Theoretical Mass Estimates for the Mira-Type Variable R Hydrae

Abstract

Calculations of stellar evolution at initial abundances of helium \(Y=0.28\) and heavier elements \(Z=0.014\) were done for stars with masses on the main sequence \(1.7\;M_{\odot}\leq M_{\textrm{ZAMS}}\leq 5.2\;M_{\odot}\). Evolutionary sequences corresponding to the AGB stage were used for modelling the pulsation period decrease observed for almost two centuries in the Mira-type variable R Hya. Diminution of the period from \(\Pi\approx\) 495 d in the second half of the eighteenth century to \(\Pi\approx 380\) d in the 1950s is due to stellar radius decrease accompanying dissipation of the radiation–diffusion wave generated by the helium flash. For all the history of its observations R Hya was the fundamental mode pulsator. The best agreement with observations is obtained for eight evolutionary models with initial mass \(M=4.8\;M_{\odot}\) and the mass loss rate parameter of the Blöcker formula \(0.03\leq\eta_{\textrm{B}}\leq 0.07\).
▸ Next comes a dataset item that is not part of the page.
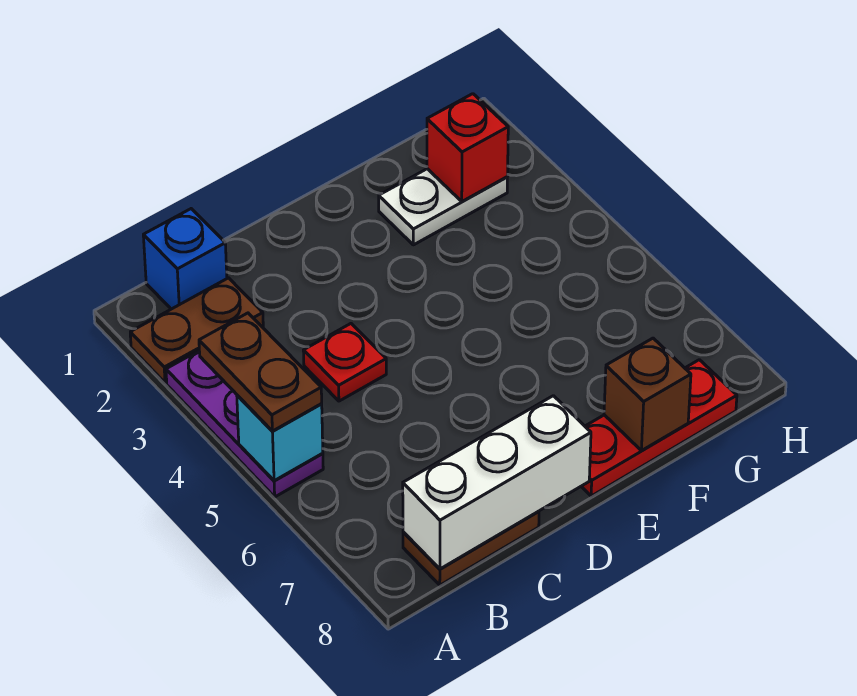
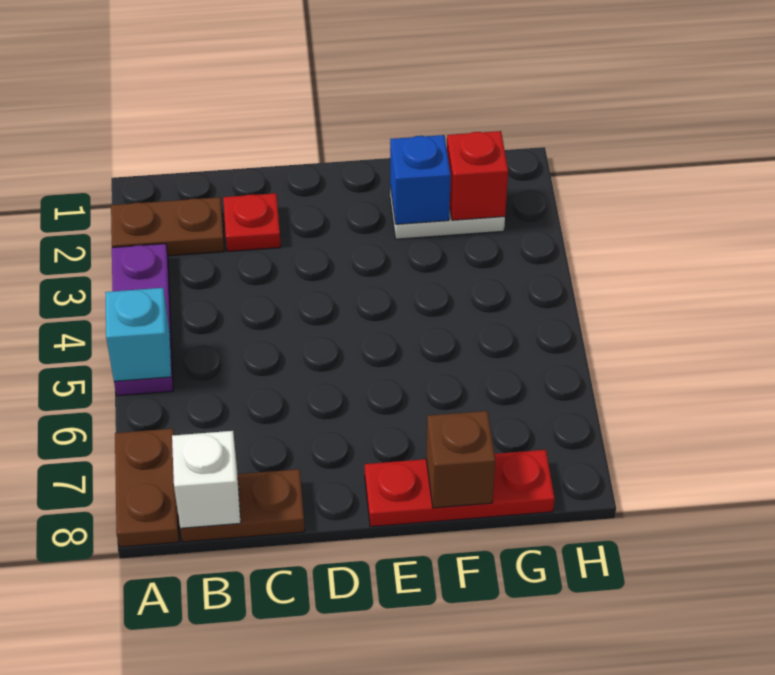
brown plate A4:A5 level 3 -> brown plate A7:A8 level 1
blue brick B1 level 1 -> blue brick F2 level 2
white brick B8:D8 level 2 -> white brick B8 level 2
red plate C4 level 1 -> red plate C2 level 1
Theoretical mass estimates of R Hya are in the range \(4.44\;M_{\odot}\leq M\leq 4.63\;M_{\odot}\), whereas the mean stellar radius (\(421\;R_{\odot}\leq\bar{R}\leq 445\;R_{\odot}\)) corresponding to the pulsation period \(\Pi\approx 380\) d agrees well with measurements of the angular diameter by methods of the optical interferometric imaging.